The most eye-catching exhibits at industrial exhibitions are usually the robots. It is easy to lose time just watching the robots being put through their paces. SPS IPC Drives was no exception, and many of the exhibitors had robots on show. These ranged from delta-styled pick-and-place robots to autonomous robots that take goods around the workplace, to the manufacturing robots we see in many factories. There were large and small types of robots for what seemed like every application. But one company thought even that variety wasn’t nearly comprehensive enough.
Infineon is no robot manufacturer, but the quickly expanding market for robots definitely provides an interesting opportunity for the company’s power, control and sensor products. Instead of taking the normal route of approaching robotic manufacturers to sell more components (or maybe in addition to, Infineon didn’t make that particular point clear), the company decided that the current range of off-the-shelf robot types wasn’t sufficient, and that there is a huge opportunity in the market for custom robots.
Infineon is now working on both the hardware components and the support network to provide customers with the building blocks to manufacture their own robots that are dedicated to the needs of each individual task, which is a refreshing change from making the task suit the robot’s capabilities.
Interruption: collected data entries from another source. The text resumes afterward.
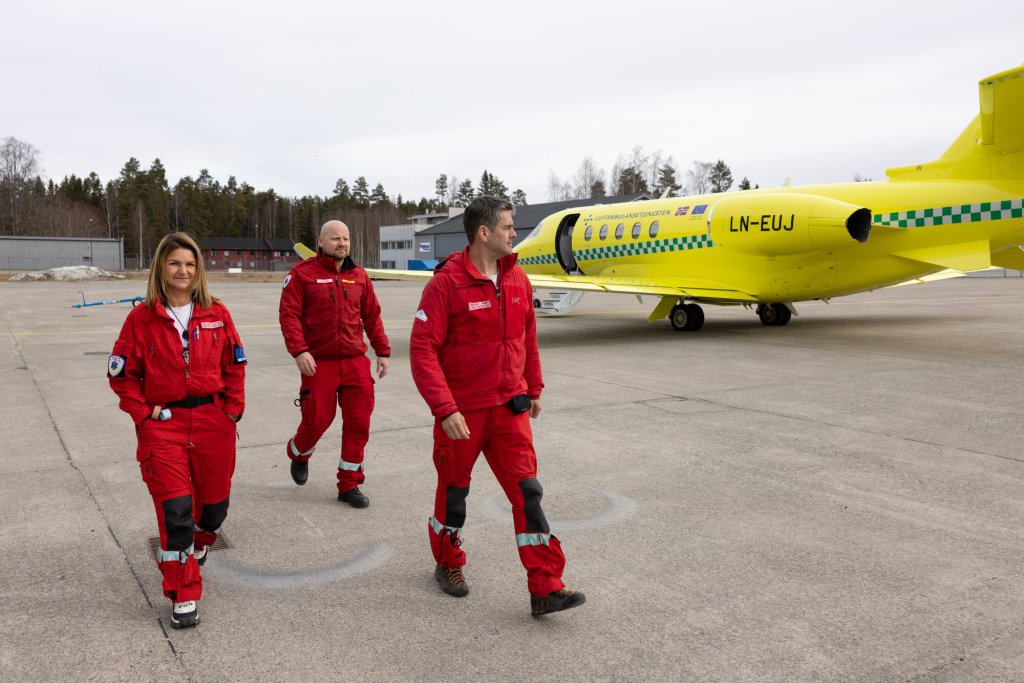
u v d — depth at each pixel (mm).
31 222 97000
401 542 4000
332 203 142375
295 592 3385
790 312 16453
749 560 3684
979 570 3539
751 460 5539
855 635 2928
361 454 4598
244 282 51719
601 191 94438
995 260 13883
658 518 4301
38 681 2627
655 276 15586
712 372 9977
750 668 2693
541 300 22562
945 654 2775
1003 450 5766
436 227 74625
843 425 6691
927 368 10039
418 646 2887
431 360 3156
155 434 3090
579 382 9211
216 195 144125
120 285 42969
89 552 3824
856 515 4324
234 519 4359
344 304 4496
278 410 7652
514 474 3188
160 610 3199
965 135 11656
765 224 13039
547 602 3047
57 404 7922
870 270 12633
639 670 2691
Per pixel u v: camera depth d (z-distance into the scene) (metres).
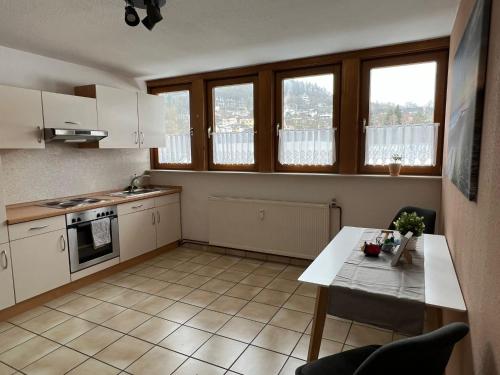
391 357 1.06
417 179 3.35
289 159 3.99
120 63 3.87
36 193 3.55
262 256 4.23
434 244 2.38
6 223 2.77
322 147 3.80
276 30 2.88
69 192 3.88
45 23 2.64
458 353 1.60
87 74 4.00
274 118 4.04
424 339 1.04
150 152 4.95
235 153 4.33
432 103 3.32
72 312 2.96
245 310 2.96
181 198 4.76
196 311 2.96
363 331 2.62
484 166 1.20
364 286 1.69
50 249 3.11
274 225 4.04
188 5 2.37
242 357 2.31
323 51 3.50
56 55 3.53
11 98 2.95
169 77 4.59
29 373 2.18
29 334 2.62
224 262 4.17
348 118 3.58
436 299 1.55
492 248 1.02
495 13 1.14
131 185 4.53
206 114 4.46
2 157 3.26
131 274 3.81
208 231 4.60
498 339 0.91
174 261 4.22
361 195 3.63
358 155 3.66
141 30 2.82
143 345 2.46
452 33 2.85
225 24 2.73
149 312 2.95
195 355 2.34
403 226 2.18
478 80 1.27
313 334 1.95
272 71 3.92
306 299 3.15
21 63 3.36
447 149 2.67
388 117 3.50
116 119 3.94
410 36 3.08
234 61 3.84
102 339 2.54
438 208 3.31
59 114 3.33
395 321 1.59
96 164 4.18
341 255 2.16
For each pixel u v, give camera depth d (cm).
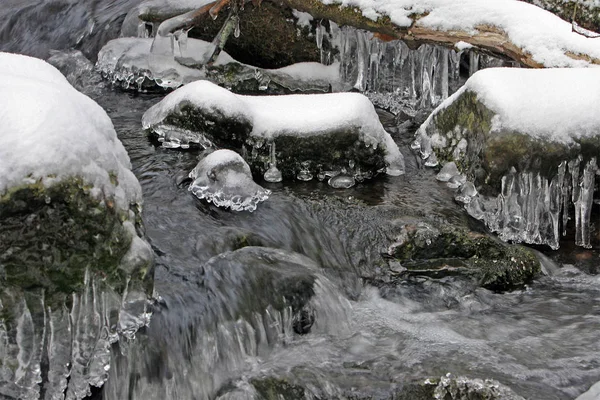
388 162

At the Infineon stand, the company showed off one of the first of these robotic prototypes, which was build by Kewazo, a spin-off from the Technical University of Munich. Infineon and Kewazo have worked together to build a scaffold toting robot that could help reduce the manpower required to move around the scaffolding during the building phase. The prototype was at quite an early stage of development, but it was a new concept that was quite different from everything else at the exhibition. The final stage of the concept is to provide the tools to non-specialised engineering staff to build robots to their own needs.
It is an interesting take on the market, and one that I look forward to writing more about in February and the future.